Brumel's Lamentations comprise nineteen verses (ch 2, vs8-15 and ch 3, vs1-11). They do correspond to the Good Friday lessons in a Franciscan breviary published in Venice in 1478. Lessons usually have three refrains: "Jerusalem, Jerusalem, convertere ad Deum Dominum tuum". The odd thing is that Brumel's Lamentations have five refrains, and they are placed in a liturgically inappropriate way. Stras comes up with an original explanation. The refrains "divide the verses, a prescient allegory of the Good Friday story, into a narrative that corresponds closely to the arc of Senecan tragedy: Exposition, Beginning of Action, Complication of Action, Reversal of Fortune, Catastrophe. Each of the 'lessons' (as they would be in the liturgy) thus becomes an act in a Passion drama, narrated - as Senecan tragedies were once thought to have been - by a single 'voice'." She then specifies how she sees the connection between these Lamentations and tragedy. Obviously, it will be hard to prove that she is right here. However, she adds some circumstantial evidence which suggests that her explanation has to be taken seriously. "Seneca's tragedies had been well known in Florence for centuries, particularly through the education of its youth. Reading the setting in this way makes sense if the manuscript originated in a confraternity, the lay brotherhoods that formed the basis of so much of Florence's cultural, political, and religious life. Some indications in P.M.'s manuscript suggest that it may have belonged to the flagellant confraternity, the Buca di San Paolo."

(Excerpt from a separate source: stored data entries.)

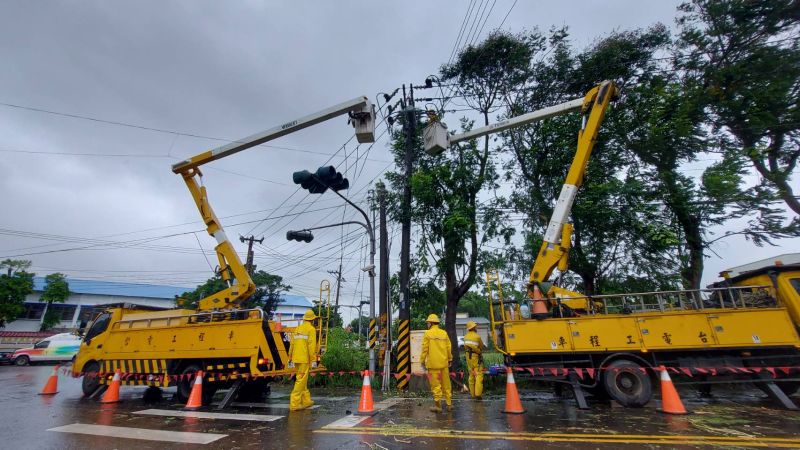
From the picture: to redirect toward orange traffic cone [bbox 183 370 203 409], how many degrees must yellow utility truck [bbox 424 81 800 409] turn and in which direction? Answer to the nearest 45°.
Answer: approximately 135° to its right

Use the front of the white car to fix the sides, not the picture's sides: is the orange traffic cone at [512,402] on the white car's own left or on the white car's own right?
on the white car's own left

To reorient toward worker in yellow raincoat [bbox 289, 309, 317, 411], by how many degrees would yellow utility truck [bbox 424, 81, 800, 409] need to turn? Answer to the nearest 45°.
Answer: approximately 135° to its right

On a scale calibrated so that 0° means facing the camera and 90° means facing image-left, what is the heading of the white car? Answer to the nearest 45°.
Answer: approximately 90°

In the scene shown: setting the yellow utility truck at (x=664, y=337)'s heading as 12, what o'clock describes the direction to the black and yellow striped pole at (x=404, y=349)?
The black and yellow striped pole is roughly at 6 o'clock from the yellow utility truck.

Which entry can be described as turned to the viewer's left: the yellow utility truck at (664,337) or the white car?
the white car

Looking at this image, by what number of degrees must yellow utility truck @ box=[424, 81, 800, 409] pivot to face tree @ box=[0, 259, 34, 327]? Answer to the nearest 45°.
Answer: approximately 180°

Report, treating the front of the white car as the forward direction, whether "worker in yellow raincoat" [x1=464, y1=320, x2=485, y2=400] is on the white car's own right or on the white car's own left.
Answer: on the white car's own left

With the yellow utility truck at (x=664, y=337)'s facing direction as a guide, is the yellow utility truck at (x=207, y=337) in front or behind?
behind

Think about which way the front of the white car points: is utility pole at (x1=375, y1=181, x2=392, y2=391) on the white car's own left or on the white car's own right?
on the white car's own left

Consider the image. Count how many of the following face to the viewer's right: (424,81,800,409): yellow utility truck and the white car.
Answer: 1

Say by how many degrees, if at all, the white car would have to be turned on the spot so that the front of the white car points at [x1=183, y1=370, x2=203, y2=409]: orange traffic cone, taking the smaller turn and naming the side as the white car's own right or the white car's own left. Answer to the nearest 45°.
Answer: approximately 90° to the white car's own left

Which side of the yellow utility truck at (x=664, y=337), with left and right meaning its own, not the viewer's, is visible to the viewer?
right

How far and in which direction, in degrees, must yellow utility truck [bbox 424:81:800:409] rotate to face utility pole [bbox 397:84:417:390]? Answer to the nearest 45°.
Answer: approximately 180°

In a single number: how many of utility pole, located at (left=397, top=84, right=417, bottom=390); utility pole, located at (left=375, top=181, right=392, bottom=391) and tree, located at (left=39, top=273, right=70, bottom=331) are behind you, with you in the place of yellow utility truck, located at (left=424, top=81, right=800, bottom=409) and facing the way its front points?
3
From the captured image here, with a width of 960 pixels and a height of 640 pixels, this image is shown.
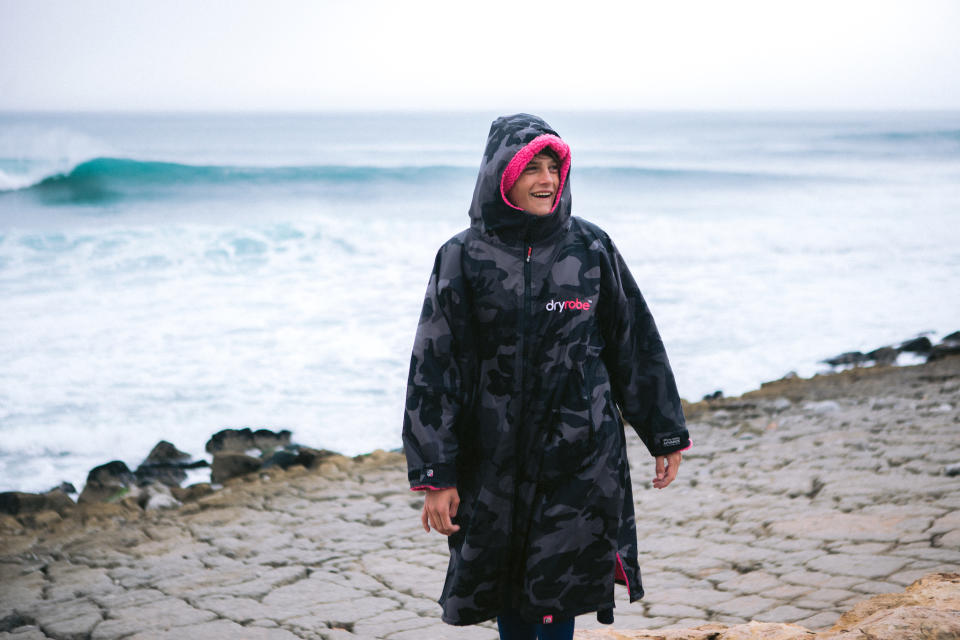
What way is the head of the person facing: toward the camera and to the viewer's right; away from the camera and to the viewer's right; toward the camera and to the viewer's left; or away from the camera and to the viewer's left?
toward the camera and to the viewer's right

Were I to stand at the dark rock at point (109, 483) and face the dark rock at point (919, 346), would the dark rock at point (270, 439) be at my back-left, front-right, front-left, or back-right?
front-left

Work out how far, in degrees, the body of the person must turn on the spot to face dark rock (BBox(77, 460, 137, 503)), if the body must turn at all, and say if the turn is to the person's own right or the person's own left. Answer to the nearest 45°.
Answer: approximately 135° to the person's own right

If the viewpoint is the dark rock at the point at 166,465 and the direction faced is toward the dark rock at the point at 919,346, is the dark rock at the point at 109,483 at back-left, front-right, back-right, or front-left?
back-right

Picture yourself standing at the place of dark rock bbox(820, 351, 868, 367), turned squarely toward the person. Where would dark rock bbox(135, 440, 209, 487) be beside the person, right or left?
right

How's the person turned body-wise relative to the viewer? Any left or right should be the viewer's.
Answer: facing the viewer

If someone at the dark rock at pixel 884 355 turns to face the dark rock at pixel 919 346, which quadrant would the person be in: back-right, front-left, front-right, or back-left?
back-right

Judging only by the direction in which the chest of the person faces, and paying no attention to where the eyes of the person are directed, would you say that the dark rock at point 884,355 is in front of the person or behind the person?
behind

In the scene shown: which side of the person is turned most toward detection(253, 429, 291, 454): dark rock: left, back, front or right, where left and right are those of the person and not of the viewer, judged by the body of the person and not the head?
back

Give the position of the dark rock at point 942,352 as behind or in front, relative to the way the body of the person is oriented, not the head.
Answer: behind
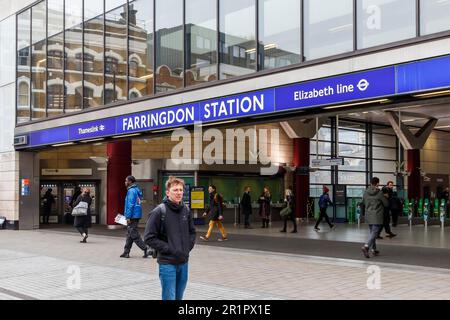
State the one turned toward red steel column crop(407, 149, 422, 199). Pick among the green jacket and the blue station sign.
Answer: the green jacket

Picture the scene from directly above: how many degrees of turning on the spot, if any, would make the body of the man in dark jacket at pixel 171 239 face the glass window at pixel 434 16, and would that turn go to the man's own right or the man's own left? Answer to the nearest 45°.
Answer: approximately 90° to the man's own left

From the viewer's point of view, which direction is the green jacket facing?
away from the camera

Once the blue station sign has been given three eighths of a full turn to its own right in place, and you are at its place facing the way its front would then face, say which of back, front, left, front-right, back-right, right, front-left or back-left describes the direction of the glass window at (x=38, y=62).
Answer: front-left

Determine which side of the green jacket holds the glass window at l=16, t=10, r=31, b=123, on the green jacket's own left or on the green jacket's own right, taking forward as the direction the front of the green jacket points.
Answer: on the green jacket's own left

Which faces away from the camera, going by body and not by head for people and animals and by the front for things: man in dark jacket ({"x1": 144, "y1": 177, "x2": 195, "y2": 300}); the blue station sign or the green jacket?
the green jacket
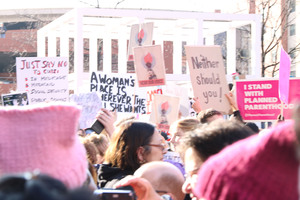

In addition to the Lamentations by Brumel, we get here pieces from the other collection copied by Antonius Morus. It includes music for the entire ecclesiastical year, mostly by anonymous composers. Only four items bear the name of the composer, and five other pieces can be identified because they also appear in other sources. For this programme the performers have selected eight pieces, five of them anonymous. Both Ave Maria and Salve Regina are alternatim compositions.

There is one important aspect of this recording that has to be discussed. Laurie Stras, in her liner-notes, mentions that the two collections which are the sources of this recording, are very similar in that the pieces are mostly for equal voices. This can be explained by the fact that they were intended for performance in a women's convent. However, in her notes on the performance, she writes that some of the works on this disc, among them Brumel's Lamentations, were transposed into ranges appropriate for female voices. Do we have to conclude from this that the collections also include pieces in the conventional scoring? Whatever is the case, this practice leads to two conclusions. First, independent of the quality of the performances by Musica Secreta, there is certainly room for another recording in the 'conventional' line-up with male voices. Second, these performances shed light on an important liturgical practice which does not receive that much attention: the singing in women's convents. This undoubtedly deserves more research, also with regerd to performance practice. In this recording, the low voices are either transposed upwards or are played in their normal range on viola da gamba and organ. It is to be hoped that such research will result in more recordings of the kind we have here.

This disc is an excellent case for such recordings as well as the performance practice it documents. Musica Secreta is an ensemble of nine voices which blend perfectly. They have found the right approach to this repertoire and perform it in an engaging manner. The liturgical character is well observed, also with regard to the acoustical environment. This is a disc nobody interested in renaissance polyphony should miss.